• [Passage shown]:
_ _ _

James Cridland’s International Radio Trends: Spot-checking radio’s customer service

James Cridland, radio futurologist, is a conference speaker, writer and consultant. He runs the media information website media.info and helps organise the yearly Next Radio conference. He also publishes podnews.net, a daily briefing on podcasting and on-demand, and writes a weekly international radio trends newsletter, at james.crid.land.


  • Spot-checking your customer service for radio stations. BRILLIANT post from Paige Nienaber that should be shared far and wide. I used to talk about 102.3 Now Radio in Edmonton, Canada which had a rule that the on-air talent’s job included responding to every single email, tweet, Facebook message or SMS that they were sent: but it’s surprising how poor many radio stations are to respond.
  • This is a great thread on the BBC. I praise and critique it in this newsletter every week, mainly because it matters.
  • If you thought your playout system’s user interface is a bit rubbish, you haven’t seen this toaster
  • Woah. Rutland Radio appears to have discovered an alternate talk topic to ‘my favourite biscuit’ and ‘remember Spangles’. Genius! 😉
  • Pleased to notice not much change for ABC Radio Brisbane next year (for local programming at any rate). Consistency, even if your schedule is not 100% perfect, is an underrated programming tool.
  • Interesting to spot Fox News Radio getting better distribution on Entercom’s radio-dot-com platform.

_ _ _

• [Task prompt]:
In the newsletter item on radio's customer service, copy word for word the stretch from "James Cridland, radio" through "because it matters.".

_ _ _

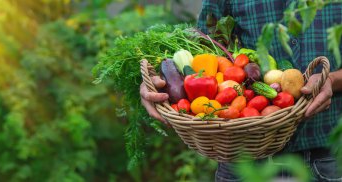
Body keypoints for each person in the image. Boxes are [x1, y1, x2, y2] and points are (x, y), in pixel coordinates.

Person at [140, 0, 342, 181]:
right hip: (243, 158)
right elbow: (200, 46)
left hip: (326, 154)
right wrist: (162, 77)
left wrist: (332, 80)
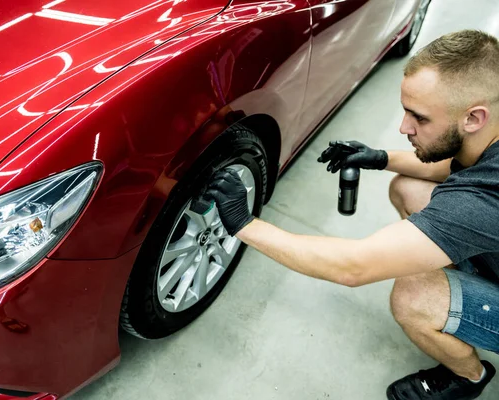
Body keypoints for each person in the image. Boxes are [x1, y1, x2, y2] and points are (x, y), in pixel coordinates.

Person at [204, 30, 499, 400]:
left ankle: (469, 377)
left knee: (414, 295)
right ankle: (462, 287)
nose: (403, 127)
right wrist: (380, 158)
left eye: (419, 119)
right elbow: (457, 166)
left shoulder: (485, 200)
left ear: (474, 118)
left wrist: (245, 224)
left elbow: (353, 267)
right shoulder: (489, 133)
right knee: (406, 187)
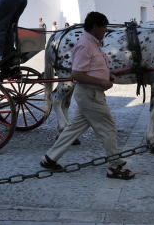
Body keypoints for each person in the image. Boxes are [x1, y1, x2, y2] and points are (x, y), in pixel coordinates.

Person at [40, 11, 134, 180]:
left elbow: (93, 67)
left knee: (73, 129)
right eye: (104, 28)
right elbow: (77, 73)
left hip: (89, 94)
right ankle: (114, 166)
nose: (105, 31)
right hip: (90, 94)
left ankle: (49, 158)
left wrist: (108, 75)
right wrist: (102, 82)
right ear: (95, 27)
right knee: (108, 128)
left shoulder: (93, 43)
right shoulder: (85, 45)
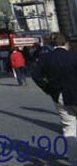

_ _ _

• [Written response]:
James Cridland, radio futurologist, is a conference speaker, writer and consultant. He runs the media information website media.info and helps organise the yearly Next Radio conference. He also publishes podnews.net, a daily briefing on podcasting and on-demand, and writes a weekly international radio trends newsletter, at james.crid.land.


  • Spot-checking your customer service for radio stations. BRILLIANT post from Paige Nienaber that should be shared far and wide. I used to talk about 102.3 Now Radio in Edmonton, Canada which had a rule that the on-air talent’s job included responding to every single email, tweet, Facebook message or SMS that they were sent: but it’s surprising how poor many radio stations are to respond.
  • This is a great thread on the BBC. I praise and critique it in this newsletter every week, mainly because it matters.